*SELECTION:*
-- BEGIN --
AnalyticDB for PostgreSQL V7.0 provides the in-database AI/ML feature. You can process data by using the algorithms and models provided by the feature to reduce data transfer costs. The in-database AI/ML framework is compatible with the open source PostgresML community and performs significant optimization in functionality, performance, and usability to implement training, fine-tuning, deployment, and inference of algorithm models based on GPUs and CPUs. The in-database AI/ML framework is implemented based on the pgml extension. The pgml extension is one of the components in the open source PostgresML community and integrates classic machine learning algorithms, such as XGBoost, LightGBM, and scikit-learn.
Limits
Only AnalyticDB for PostgreSQL V7.0 instances of V7.1.1.0 or later support the in-database AI/ML feature.
The AnalyticDB for PostgreSQL instances must be in elastic storage mode.
The pgml extension must be installed.
NoteThe pgml extension does not support GUI-based installation. To install the pgml extension, submit a ticket. To uninstall the pgml extension, submit a ticket.
Introduction to metadata
The in-database AI/ML framework in AnalyticDB for PostgreSQL V7.0 is implemented based on the pgml extension. After you install the pgml extension for an AnalyticDB for PostgreSQL instance, the system automatically creates a schema named pgml. The following table describes the metadata tables contained in the pgml schema.
Metadata table | Description |
projects | Records information about projects in training tasks. |
models | Records information about model training. |
files | Records information about stored model files. |
snapshots | Records information about the snapshots of training datasets. |
logs | Records information about training logs. |
deployments | Records information about model deployment. |
When a model training task is initiated, training information is automatically written to the preceding metadata tables.
For information about the custom types of the pgml extension in the metadata tables, such as task, runtime, and sampling, see Use machine learning.
projects
The projects table records the project ID, project name, task type, creation time, and update time of training tasks. Table schema and indexes:
Table "pgml.projects"
Column | Type | Collation | Nullable | Default
------------+-----------------------------+-----------+----------+--------------------------------------
id | bigint | | not null | nextval('projects_id_seq'::regclass)
-- END --
*GIVEN TASK A:*
Put the plant catalog rows from the line containing "locality: Hillsides near streams. Milford." through the line containing "locality: Common along roadside near Hanford." into a Markdown table with columns No. and Line, numbering each row and skipping blank lines.
The rows have nothing to do with the AnalyticDB page.

*ENTRIES SUPPLIED:*
-- BEGIN --
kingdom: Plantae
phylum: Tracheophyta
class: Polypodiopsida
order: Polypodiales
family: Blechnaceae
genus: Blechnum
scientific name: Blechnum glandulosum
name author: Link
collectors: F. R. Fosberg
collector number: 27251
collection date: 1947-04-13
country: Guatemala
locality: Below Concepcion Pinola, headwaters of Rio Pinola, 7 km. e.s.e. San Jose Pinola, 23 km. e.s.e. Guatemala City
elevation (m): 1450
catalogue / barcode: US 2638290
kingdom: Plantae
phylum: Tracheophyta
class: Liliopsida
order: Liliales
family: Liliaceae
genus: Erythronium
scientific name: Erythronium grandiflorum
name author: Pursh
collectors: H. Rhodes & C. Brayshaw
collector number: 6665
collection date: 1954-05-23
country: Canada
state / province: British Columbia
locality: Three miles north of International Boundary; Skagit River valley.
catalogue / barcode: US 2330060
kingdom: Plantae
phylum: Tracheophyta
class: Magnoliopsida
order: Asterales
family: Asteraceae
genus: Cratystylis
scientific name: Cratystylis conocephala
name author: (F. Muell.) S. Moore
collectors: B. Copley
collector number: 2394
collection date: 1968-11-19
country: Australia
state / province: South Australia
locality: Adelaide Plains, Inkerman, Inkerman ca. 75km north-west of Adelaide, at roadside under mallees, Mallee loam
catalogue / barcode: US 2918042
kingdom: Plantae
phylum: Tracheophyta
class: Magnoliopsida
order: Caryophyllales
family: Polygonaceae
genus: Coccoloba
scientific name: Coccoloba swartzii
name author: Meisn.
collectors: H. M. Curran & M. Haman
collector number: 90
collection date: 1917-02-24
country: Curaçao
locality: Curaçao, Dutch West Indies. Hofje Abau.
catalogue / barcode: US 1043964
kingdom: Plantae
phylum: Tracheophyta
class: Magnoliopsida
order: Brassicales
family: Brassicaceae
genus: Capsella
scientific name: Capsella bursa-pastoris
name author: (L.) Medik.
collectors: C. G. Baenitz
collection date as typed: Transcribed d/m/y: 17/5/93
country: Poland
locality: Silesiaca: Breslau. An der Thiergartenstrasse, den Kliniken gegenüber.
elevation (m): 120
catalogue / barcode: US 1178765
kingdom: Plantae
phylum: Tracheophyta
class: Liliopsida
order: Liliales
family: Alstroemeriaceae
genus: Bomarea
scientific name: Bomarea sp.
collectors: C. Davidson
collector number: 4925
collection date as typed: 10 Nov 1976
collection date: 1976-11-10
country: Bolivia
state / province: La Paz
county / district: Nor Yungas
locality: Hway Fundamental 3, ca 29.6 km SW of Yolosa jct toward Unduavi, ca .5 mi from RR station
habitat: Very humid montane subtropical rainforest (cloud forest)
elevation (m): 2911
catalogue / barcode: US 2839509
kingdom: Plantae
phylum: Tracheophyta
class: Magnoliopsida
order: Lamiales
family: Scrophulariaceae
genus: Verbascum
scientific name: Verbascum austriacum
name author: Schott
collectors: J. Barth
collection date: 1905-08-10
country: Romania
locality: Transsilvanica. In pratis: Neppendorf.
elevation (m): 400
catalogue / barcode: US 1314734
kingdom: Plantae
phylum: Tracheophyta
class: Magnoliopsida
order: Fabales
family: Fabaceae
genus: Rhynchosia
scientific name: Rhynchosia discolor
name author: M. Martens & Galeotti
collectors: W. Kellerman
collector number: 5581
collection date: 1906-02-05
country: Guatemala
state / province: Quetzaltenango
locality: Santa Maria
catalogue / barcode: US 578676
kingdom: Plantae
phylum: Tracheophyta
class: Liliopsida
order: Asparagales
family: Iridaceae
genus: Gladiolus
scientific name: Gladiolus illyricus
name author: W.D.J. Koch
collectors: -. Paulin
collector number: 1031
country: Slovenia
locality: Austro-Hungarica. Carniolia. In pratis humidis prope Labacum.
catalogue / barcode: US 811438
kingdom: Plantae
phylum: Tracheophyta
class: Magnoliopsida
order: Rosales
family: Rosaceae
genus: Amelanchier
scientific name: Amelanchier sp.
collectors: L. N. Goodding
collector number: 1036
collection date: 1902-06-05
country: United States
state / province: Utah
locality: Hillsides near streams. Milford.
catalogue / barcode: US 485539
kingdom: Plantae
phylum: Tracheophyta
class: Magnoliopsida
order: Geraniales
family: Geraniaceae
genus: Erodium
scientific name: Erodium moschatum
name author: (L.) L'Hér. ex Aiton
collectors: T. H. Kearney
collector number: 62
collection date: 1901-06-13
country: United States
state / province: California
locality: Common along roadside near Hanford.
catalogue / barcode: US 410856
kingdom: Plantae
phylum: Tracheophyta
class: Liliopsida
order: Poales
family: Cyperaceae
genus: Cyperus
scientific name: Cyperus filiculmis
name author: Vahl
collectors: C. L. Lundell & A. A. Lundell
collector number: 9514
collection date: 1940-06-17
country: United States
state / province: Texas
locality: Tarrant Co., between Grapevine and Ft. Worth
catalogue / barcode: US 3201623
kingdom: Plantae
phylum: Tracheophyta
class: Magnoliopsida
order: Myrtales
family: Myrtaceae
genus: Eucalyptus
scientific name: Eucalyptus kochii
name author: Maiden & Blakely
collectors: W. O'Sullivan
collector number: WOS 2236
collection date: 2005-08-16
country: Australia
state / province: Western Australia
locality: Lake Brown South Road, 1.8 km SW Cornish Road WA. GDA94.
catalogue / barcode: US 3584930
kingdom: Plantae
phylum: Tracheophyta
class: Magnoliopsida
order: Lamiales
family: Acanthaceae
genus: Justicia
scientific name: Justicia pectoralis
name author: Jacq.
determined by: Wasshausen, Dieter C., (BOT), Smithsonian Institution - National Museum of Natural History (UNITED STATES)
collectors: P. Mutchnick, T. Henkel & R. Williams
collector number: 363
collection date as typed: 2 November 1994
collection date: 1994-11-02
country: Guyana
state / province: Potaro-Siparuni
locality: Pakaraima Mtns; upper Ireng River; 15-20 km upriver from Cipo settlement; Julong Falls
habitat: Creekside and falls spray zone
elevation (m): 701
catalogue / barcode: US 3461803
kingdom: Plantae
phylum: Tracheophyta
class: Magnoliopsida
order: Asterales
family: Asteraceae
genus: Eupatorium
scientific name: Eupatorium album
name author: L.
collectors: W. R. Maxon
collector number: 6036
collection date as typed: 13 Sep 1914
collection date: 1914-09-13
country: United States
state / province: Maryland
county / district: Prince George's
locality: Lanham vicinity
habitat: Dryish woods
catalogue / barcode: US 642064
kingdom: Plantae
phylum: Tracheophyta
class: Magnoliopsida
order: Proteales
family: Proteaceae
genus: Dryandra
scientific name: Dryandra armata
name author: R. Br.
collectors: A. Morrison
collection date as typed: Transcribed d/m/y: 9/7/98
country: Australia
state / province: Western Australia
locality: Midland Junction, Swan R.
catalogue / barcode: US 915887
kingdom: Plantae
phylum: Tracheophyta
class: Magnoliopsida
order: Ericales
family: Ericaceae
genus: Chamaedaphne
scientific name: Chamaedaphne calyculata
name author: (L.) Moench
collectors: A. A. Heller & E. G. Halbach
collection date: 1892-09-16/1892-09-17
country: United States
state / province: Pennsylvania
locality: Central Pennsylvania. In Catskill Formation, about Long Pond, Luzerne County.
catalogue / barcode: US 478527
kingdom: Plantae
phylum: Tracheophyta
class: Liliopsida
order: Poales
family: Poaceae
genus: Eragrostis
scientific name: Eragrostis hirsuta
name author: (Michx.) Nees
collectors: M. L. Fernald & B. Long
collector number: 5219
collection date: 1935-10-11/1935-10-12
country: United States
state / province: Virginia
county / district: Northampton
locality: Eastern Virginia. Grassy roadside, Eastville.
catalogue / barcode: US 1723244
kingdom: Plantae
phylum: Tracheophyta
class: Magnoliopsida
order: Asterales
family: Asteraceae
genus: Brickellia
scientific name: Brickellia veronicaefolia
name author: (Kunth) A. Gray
-- END --
*GIVEN TASK B:*
In one to three sentences, say why the AnalyticDB page suggests processing data with the algorithms and models that the in-database AI/ML feature provides.

*TASK ANSWER A:*
| No. | Line |
|---|---|
| 1 | locality: Hillsides near streams. Milford. |
| 2 | catalogue / barcode: US 485539 |
| 3 | kingdom: Plantae |
| 4 | phylum: Tracheophyta |
| 5 | class: Magnoliopsida |
| 6 | order: Geraniales |
| 7 | family: Geraniaceae |
| 8 | genus: Erodium |
| 9 | scientific name: Erodium moschatum |
| 10 | name author: (L.) L'Hér. ex Aiton |
| 11 | collectors: T. H. Kearney |
| 12 | collector number: 62 |
| 13 | collection date: 1901-06-13 |
| 14 | country: United States |
| 15 | state / province: California |
| 16 | locality: Common along roadside near Hanford. |

*TASK ANSWER B:*
Processing data with the feature's own algorithms and models reduces data transfer costs.